Va anche detto però che, a volte, anche criminali che compiono delitti terrificanti (come quello di Yara) possono proclamarsi, ad oltranza, innocenti, non tanto per meccanismi di rimozione intrapsichici ma per il semplice motivo che non accettano di essere considerati, in primis nell’ambiente carcerario ed in secundis nella società esterna, autori di delitti così feroci.
Conclusioni
A conclusione della disamina criminologica e giudiziaria di questa tragedia, non possono non rimanere delle zone d’ombra.
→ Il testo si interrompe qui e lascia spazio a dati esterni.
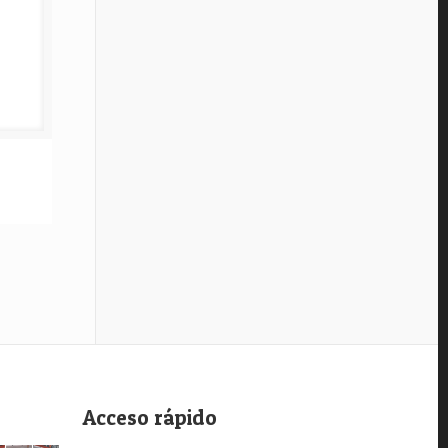
Acceso rápido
Come detto, per la giustizia italiana il caso è chiuso. Il colpevole è stato individuato (anche se con metodiche criminalistiche ed investigative eterodosse). É stato sottoposto, con tutte le guarentigie di legge che l’ordinamento appronta per tutti i cittadini, ai tre gradi di giudizio, al termine dei quali è risultato colpevole in via definitiva.
Adesso deve scontare la condanna.
Tuttavia, è anche opportuno e doveroso precisare – astraendoci dal caso specifico ma effettuando una valutazione tecnico-scientifica generale di tipo criminologico e criminalistico – che non è mai congruo condannare (fra l’altro a pene severissime) un individuo solo sulla base delle tracce ematiche di genetica forense. È sempre auspicabile che la condanna sia supportata da un corredo di ulteriori prove.
Ciò in quanto il celeberrimo, tanto decantato e quasi miracolistico, DNA presenta numerosi rischi di alterazione e falsificazione involontaria in termini di prelievo, di refertazione, di conservazione e della relativa catena di trasmissione del reperto. Pertanto l’errore di valutazione incombe sempre sull’esito del verdetto.
Non bisogna dimenticare che nella nazione dove il DNA è considerato la regina delle prove giudiziarie (la cosiddetta queen of trials) – gli Stati Uniti d’America – sono innumerevoli ed abominevoli gli errori compiuti conosciuti e tanti, troppi, i casi di innocenti condannati a morte solo sulla scorta della famosissima particella genetica.
Si tratta di un dato tanto drammatico quanto incontrovertibile, che deve far riflettere ed al tempo stesso avversare soluzioni giudiziarie, che fondino condanne severe soltanto sulla scorta di test genetici.